The Big Idea: Promises are a conceptual UCD process I have developed to represent a product's "voice" when engaging with personas.
The practice of user-centered design (UCD) places people before products -- and rightly so. The challenge with this, is that people (and their needs) change -- often with frightening speed as they reach full stride in the use of a given system. Product managers wrestling with this shift, often feel conflicted placing demands of the business ahead of the user. Violations of user trust may frequently occur when this balance lost.
The construct used to document these needs in UCD, the persona, is a well recognized tool to aid communication and establish empathetic focus.

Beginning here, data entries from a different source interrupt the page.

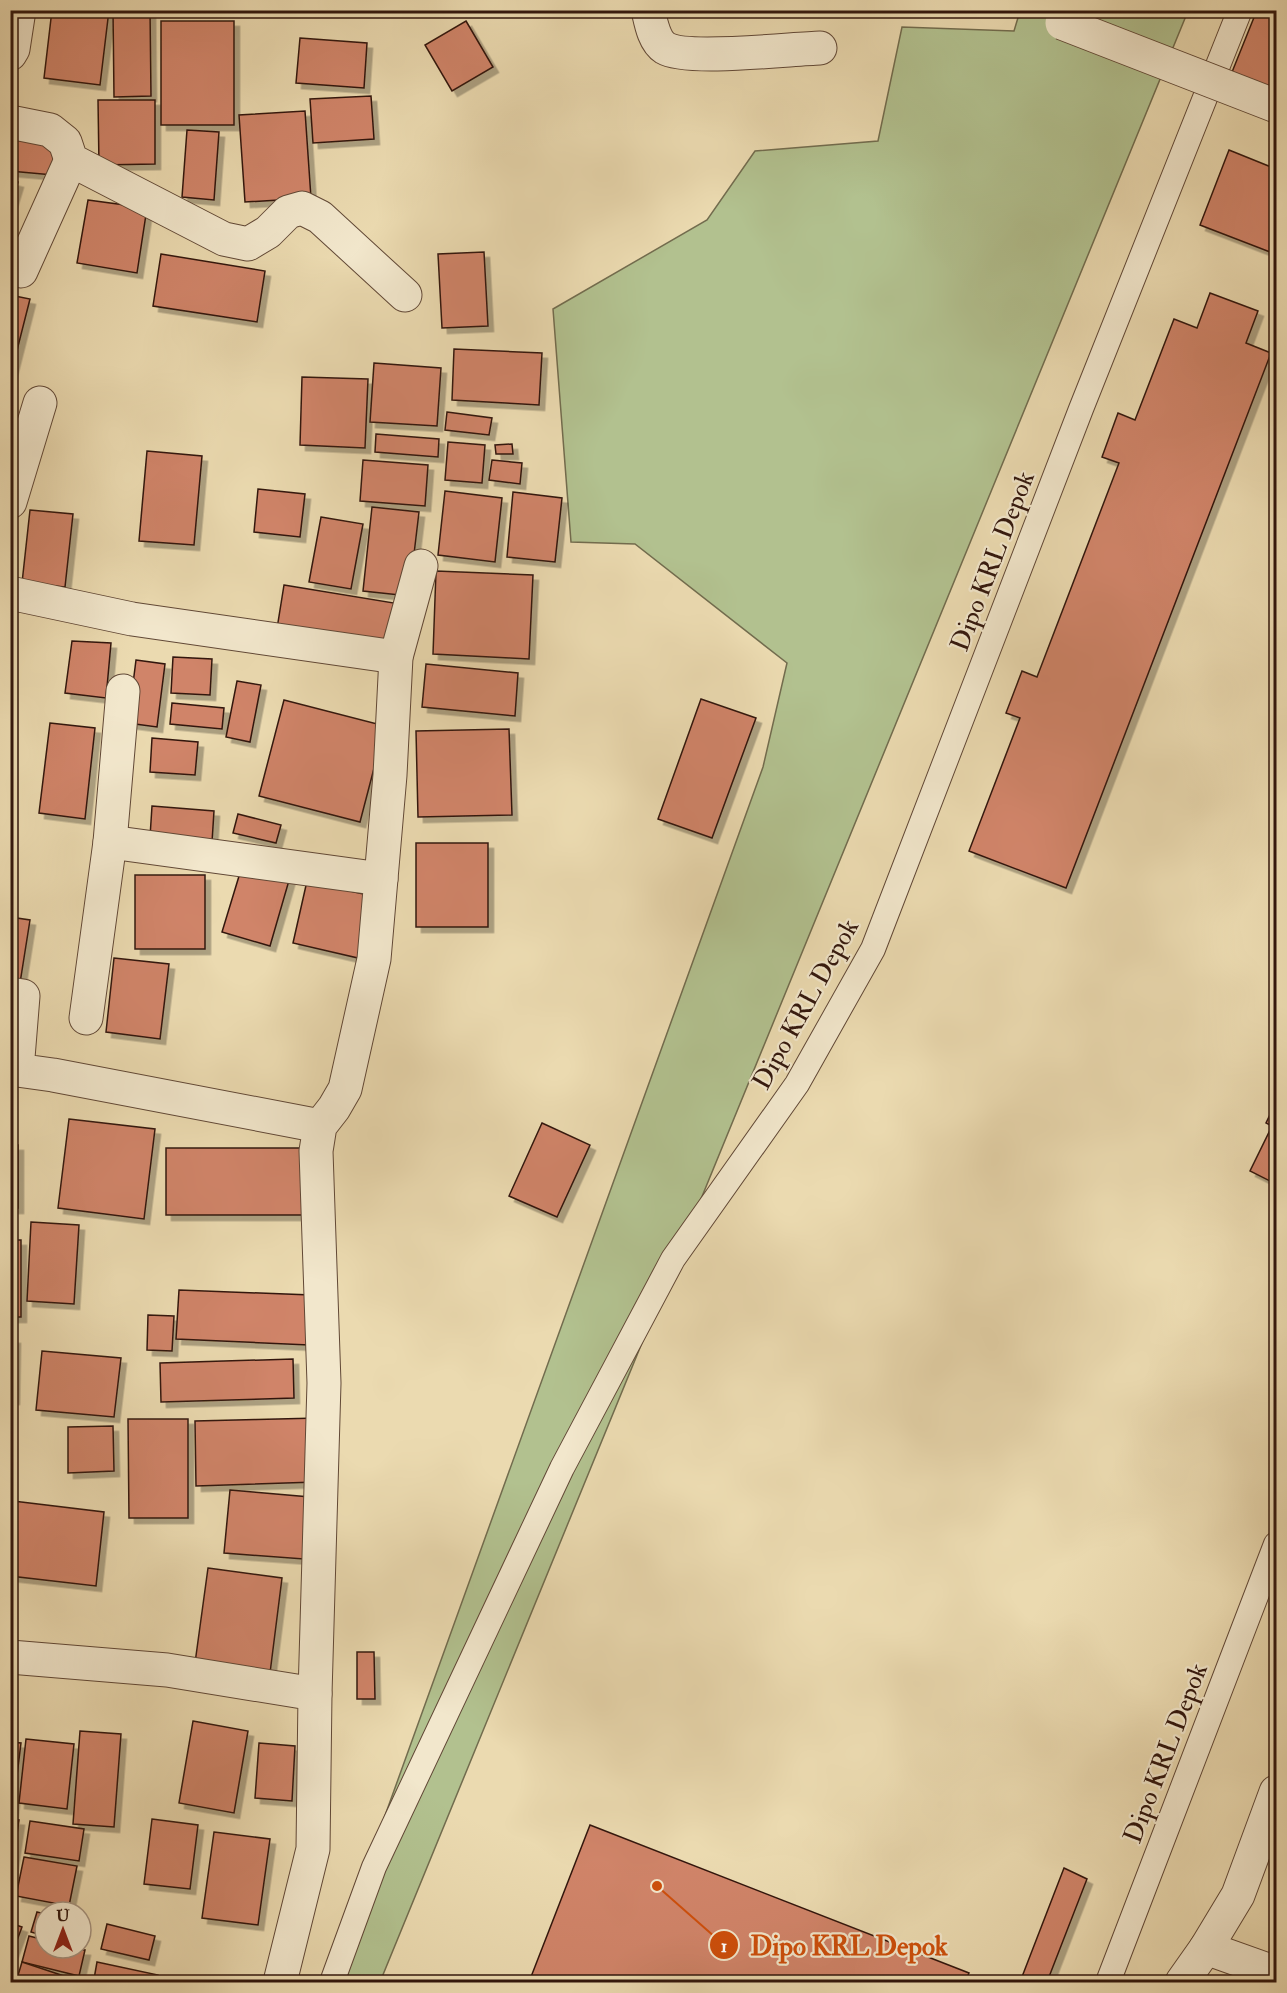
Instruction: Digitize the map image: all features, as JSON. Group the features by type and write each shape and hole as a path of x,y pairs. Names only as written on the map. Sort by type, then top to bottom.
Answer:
{"street":[{"path":"10,54 19,10"},
{"path":"648,10 658,40 663,47 675,52 702,54 820,48"},
{"path":"1065,10 1062,23 1276,106"},
{"path":"10,122 50,130 65,142 71,160 21,271"},
{"path":"71,160 224,239 248,244 268,232 288,212 302,208 320,217 405,295"},
{"path":"10,502 40,403"},
{"path":"280,1983 313,1849 324,1383 316,1151 320,1126 345,1089 374,959 390,775 396,657 421,566"},
{"path":"10,593 132,619 396,657"},
{"path":"86,1018 110,842 123,691"},
{"path":"110,842 381,879"},
{"path":"10,994 23,996 17,1071 53,1075 320,1126"},
{"path":"10,1657 167,1670 315,1694"},
{"path":"1182,1983 1238,1894 1276,1792"},
{"path":"1206,1948 1276,1974"}],"lane":[{"name":"Dipo KRL Depok","path":"332,1983 374,1867 562,1468 674,1259 797,1084 873,949 1077,420 1240,10"},
{"name":"Dipo KRL Depok","path":"1108,1983 1276,1544"}],"green space":[{"path":"1020,11 1188,11 380,1982 325,1982 763,767 787,663 635,544 571,542 553,309 707,220 755,151 878,141 902,27 1014,31"}],"building":[{"path":"52,10 109,10 100,85 44,78"},
{"path":"113,10 150,10 151,96 114,97"},
{"path":"1257,10 1276,10 1276,96 1230,77"},
{"path":"161,21 234,21 234,125 161,125"},
{"path":"466,21 493,67 452,91 425,45"},
{"path":"300,38 367,43 364,88 296,83"},
{"path":"371,96 374,139 313,143 310,99"},
{"path":"98,100 155,100 155,164 99,165"},
{"path":"305,111 311,198 245,202 239,115"},
{"path":"187,130 219,132 214,200 182,197"},
{"path":"10,139 56,142 53,175 10,171"},
{"path":"1229,150 1276,169 1276,236 1270,252 1200,225"},
{"path":"10,180 18,182 10,208"},
{"path":"88,200 147,208 137,273 77,263"},
{"path":"484,252 488,326 442,328 438,254"},
{"path":"161,254 265,271 257,322 153,306"},
{"path":"1210,293 1258,311 1246,343 1271,353 1066,888 969,851 1020,718 1006,713 1022,671 1037,677 1119,463 1102,457 1118,413 1135,420 1174,319 1197,328"},
{"path":"10,295 30,299 10,378"},
{"path":"454,349 542,353 539,405 452,400"},
{"path":"374,363 441,368 437,426 370,422"},
{"path":"302,377 368,379 365,448 300,445"},
{"path":"447,412 492,418 489,435 445,430"},
{"path":"376,434 439,439 438,457 375,452"},
{"path":"448,442 485,445 482,483 445,480"},
{"path":"512,444 513,454 496,454 495,445"},
{"path":"147,451 202,456 194,545 139,541"},
{"path":"363,460 428,465 425,506 360,501"},
{"path":"492,460 522,463 520,484 489,480"},
{"path":"258,489 305,494 300,537 254,532"},
{"path":"445,491 502,498 495,562 438,555"},
{"path":"513,492 562,498 555,562 507,557"},
{"path":"372,507 419,512 409,596 363,591"},
{"path":"30,510 73,514 65,587 22,583"},
{"path":"321,517 363,524 351,589 309,582"},
{"path":"436,571 533,575 529,659 433,654"},
{"path":"284,585 394,603 386,653 276,635"},
{"path":"72,641 111,643 106,698 65,693"},
{"path":"173,657 212,659 210,695 171,693"},
{"path":"136,660 165,664 157,727 128,723"},
{"path":"426,664 518,673 515,716 422,707"},
{"path":"237,681 261,685 250,742 226,737"},
{"path":"701,699 756,718 712,838 658,819"},
{"path":"284,700 385,726 360,822 259,796"},
{"path":"172,703 224,708 222,729 170,724"},
{"path":"50,723 95,728 85,819 39,813"},
{"path":"509,729 512,815 418,817 416,731"},
{"path":"152,738 198,742 195,775 150,772"},
{"path":"152,806 214,811 212,842 150,837"},
{"path":"238,814 281,825 276,843 233,833"},
{"path":"416,843 488,843 488,927 416,927"},
{"path":"243,863 290,877 270,946 222,932"},
{"path":"135,875 205,875 205,949 135,949"},
{"path":"307,881 372,896 358,958 293,943"},
{"path":"10,917 30,920 20,983 10,981"},
{"path":"114,958 169,964 160,1039 106,1032"},
{"path":"1276,1102 1276,1184 1250,1171 1272,1126 1266,1123"},
{"path":"69,1119 155,1129 144,1219 58,1208"},
{"path":"542,1123 590,1145 557,1217 509,1196"},
{"path":"10,1145 18,1145 18,1208 10,1208"},
{"path":"166,1148 304,1148 304,1215 166,1215"},
{"path":"31,1222 79,1225 74,1304 27,1301"},
{"path":"10,1240 21,1240 21,1317 10,1317"},
{"path":"179,1290 311,1295 309,1345 176,1339"},
{"path":"148,1315 174,1316 172,1351 147,1350"},
{"path":"10,1338 15,1338 14,1399 10,1399"},
{"path":"42,1351 121,1358 114,1417 36,1410"},
{"path":"293,1359 294,1398 161,1402 160,1363"},
{"path":"318,1418 316,1482 196,1486 195,1421"},
{"path":"128,1419 188,1419 188,1518 129,1518"},
{"path":"113,1426 114,1471 68,1473 68,1427"},
{"path":"230,1490 310,1497 304,1559 224,1553"},
{"path":"13,1501 104,1512 96,1586 10,1576 10,1525"},
{"path":"208,1568 282,1578 270,1673 195,1663"},
{"path":"357,1652 374,1652 375,1699 357,1699"},
{"path":"193,1721 248,1731 234,1813 179,1803"},
{"path":"80,1731 121,1734 114,1827 73,1824"},
{"path":"26,1739 74,1744 67,1809 19,1803"},
{"path":"10,1742 21,1743 12,1816 10,1815"},
{"path":"259,1743 295,1746 292,1801 255,1798"},
{"path":"10,1819 19,1820 10,1882"},
{"path":"152,1819 198,1825 190,1889 144,1884"},
{"path":"30,1821 84,1829 79,1861 25,1853"},
{"path":"590,1825 969,1973 965,1982 529,1982"},
{"path":"214,1832 270,1839 258,1925 202,1918"},
{"path":"24,1857 77,1866 70,1900 37,1900 16,1896"},
{"path":"1064,1868 1087,1879 1047,1982 1020,1982"},
{"path":"10,1923 22,1927 10,1959"},
{"path":"107,1924 155,1936 149,1960 101,1949"},
{"path":"29,1936 33,1937 33,1960 83,1960 79,1976 22,1962"},
{"path":"22,1962 70,1978 68,1982 16,1982"},
{"path":"97,1962 158,1975 157,1982 112,1982 94,1979"}],"place":[{"name":"Dipo KRL Depok","path":"657,1886"}]}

Representing the typical user of a specific product, once written it is a fairly static representation and infrequently subject to change.
For the product, however, there is typically no voice in which to respond to a user's needs while also scripting an evolution of the product fulfilling business needs. In the absence of this perspective, one of two scenarios occur: 1) a persona's needs often end up simply outweighing product decisions or 2) product features disrupt the fine balance between user / business needs.
This is where Promises come in.
A promise is a user-centered design construct I have coined to represent a product design contract between product and persona. Promises signal operating guardrails for the product experience. Some, like "99.999% uptime" and "cross-browser compatibility" are never to be broken. Others, like "no advertising" and "minimal color palette" can be bent. A product designer establishes promises after consideration of the persona and product / business requirements.
As an example, let us consider Spotify making promises to users:
While Spotify's core mission and product feature set as a digital music service will not change, it must accommodate a rapidly-evolving user base that is acclimating to the world of cloud-based entertainment. It is within its core mission, that Spotify makes (and bends) certain promises to its user base.
Launching strictly as a cloud-based music player, at the beginning of its evolution, focus was critical. Therefore, most, if not all, promises are strictly kept.
But now, as its users have become more sophisticated and product development resources more widely available, the company is more inclined to bend some promises to seek the optimal user experience and grow. Today, Spotify has branched into a heavy social integration, video playback and events promotion. The promise to be only focused on music has bent to the evolving needs of the user and the business.
Properly scripted, promises can reflect the evolution of a product -- providing a sound product design framework that effectively rolls up product features and responds to users' changing needs.